A Trading GmbH is a German limited liability company established specifically for securities and derivatives trading to leverage tax advantages over private trading.

Marco BösingBy Marco Bösing5 min read

What Is a Trading GmbH?

A Trading GmbH is a German limited liability company (Gesellschaft mit beschränkter Haftung) established specifically for the active trading of securities, futures, and other financial instruments. The primary motivation is tax optimization: while private individuals pay the flat capital gains tax (Abgeltungssteuer) of approximately 26.375% on trading profits, profits within a GmbH are subject to corporate tax and trade tax.

I will say this upfront: a Trading GmbH is not the right choice for everyone. It can deliver significant advantages, but it can also be more expensive than trading as a private individual if you use the structure incorrectly. The decision depends on what you plan to do with your profits, what expenses you can deduct, and whether you are willing to leave the money inside the company long-term.

Complete the following
1. Name every tax that the passage on the Trading GmbH mentions.
2. Take the piece on the Trading GmbH further, starting right after its final sentence.

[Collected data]
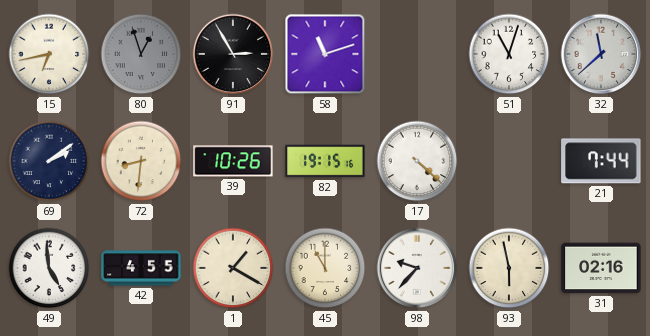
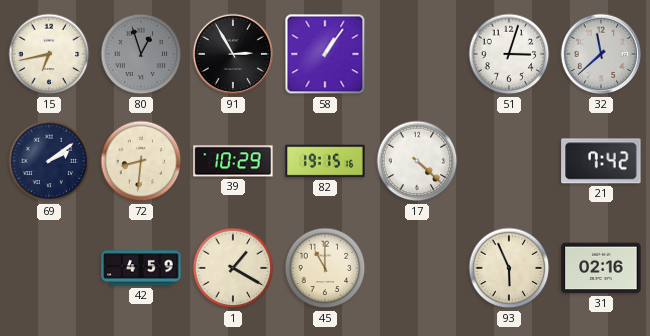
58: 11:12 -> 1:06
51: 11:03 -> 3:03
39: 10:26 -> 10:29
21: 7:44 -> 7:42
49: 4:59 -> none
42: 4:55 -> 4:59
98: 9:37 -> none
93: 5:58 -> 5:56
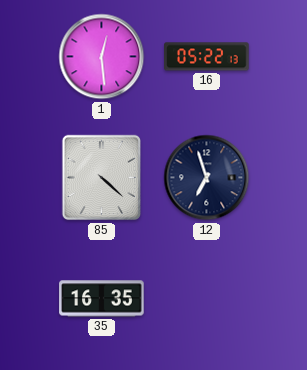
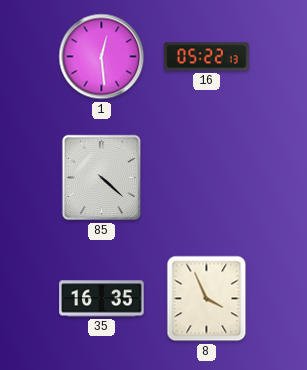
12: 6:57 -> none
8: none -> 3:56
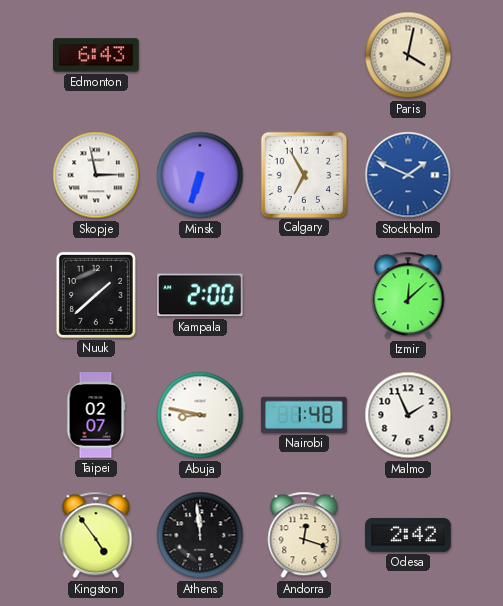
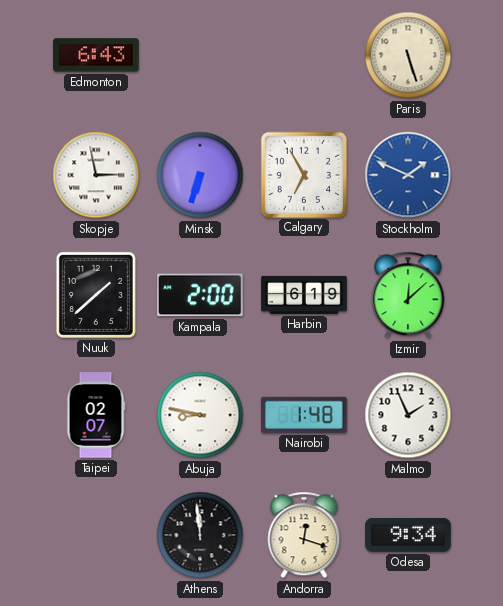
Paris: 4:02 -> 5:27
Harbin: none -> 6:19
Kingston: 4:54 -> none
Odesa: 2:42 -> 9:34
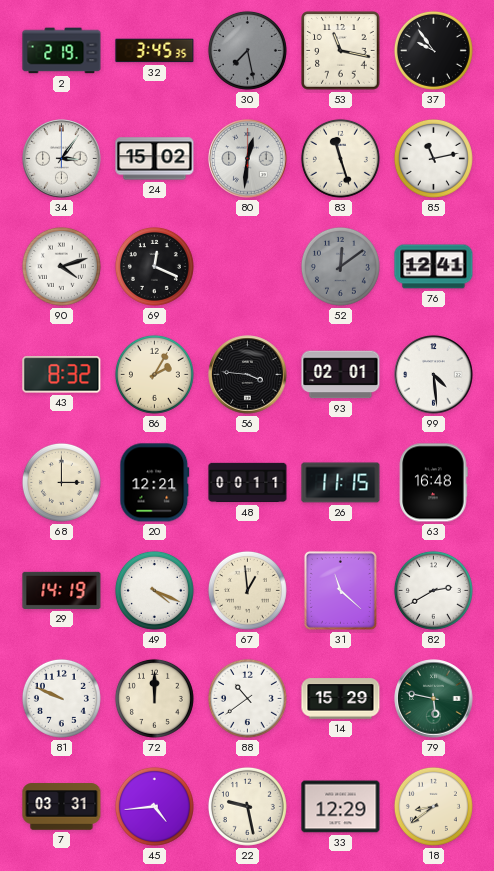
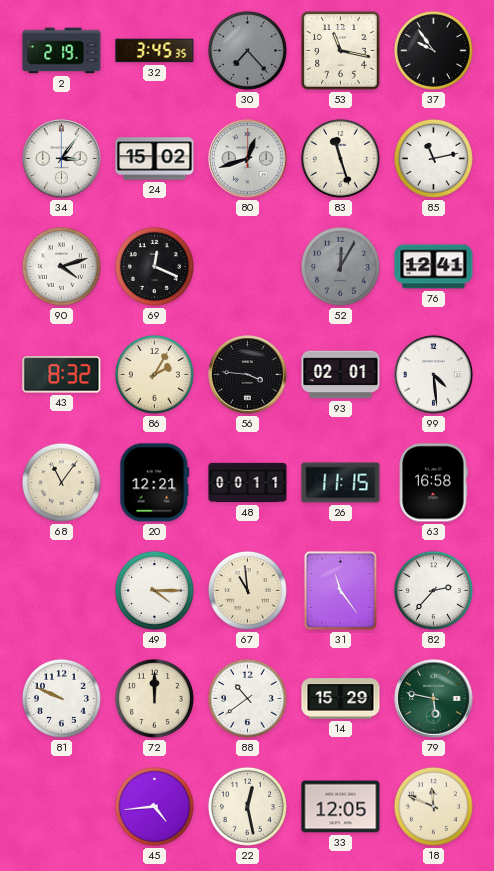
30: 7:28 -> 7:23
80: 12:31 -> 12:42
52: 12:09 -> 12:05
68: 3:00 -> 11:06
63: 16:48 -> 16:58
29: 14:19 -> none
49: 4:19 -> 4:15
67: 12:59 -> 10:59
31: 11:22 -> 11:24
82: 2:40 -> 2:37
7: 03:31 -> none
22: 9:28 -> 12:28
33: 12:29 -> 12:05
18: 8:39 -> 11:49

Task-by-task results
1.
- Flat capital gains tax (Abgeltungssteuer)
- Corporate tax
- Trade tax

2.
The push to set up Trading GmbHs accelerated during the loss offset restriction period from 2021 to 2024. Private individuals could only offset derivative losses up to 20,000 euros per year, while companies were exempt from this restriction. Even though that rule has since been overturned, the GmbH structure remains attractive for certain scenarios.

How Does a Trading GmbH Work?

Taxation within a GmbH runs through two tax types: corporate tax (Körperschaftsteuer) at 15% and trade tax (Gewerbesteuer) at a 15% base rate. Combined, this results in a total burden of roughly 30%, though the exact trade tax rate varies by municipality. Cities like Frankfurt have higher multipliers than smaller towns.

At first glance, 30% looks higher than the approximately 26.375% flat capital gains tax for private individuals. The difference lies in the opportunities: within a GmbH, you can deduct business expenses. Data feeds, trading software, hardware, electricity, internet, office costs, and potentially a company vehicle if you can justify it. Anything that demonstrably serves your trading activity reduces your taxable profit.

The real advantage comes from retained earnings (Thesaurierung). If you do not withdraw profits from the GmbH but reinvest them (for example, into stocks or ETFs), no additional taxes apply. The money compounds after the initial 30% deduction. However, the moment you want to use the money privately, it counts as a distribution and is taxed again at 25% capital gains tax plus solidarity surcharge.

An additional benefit: as a GmbH, you are permitted to trade products unavailable to private European investors, such as the SPY ETF, one of the most heavily traded instruments for S&P 500 exposure alongside the ES future.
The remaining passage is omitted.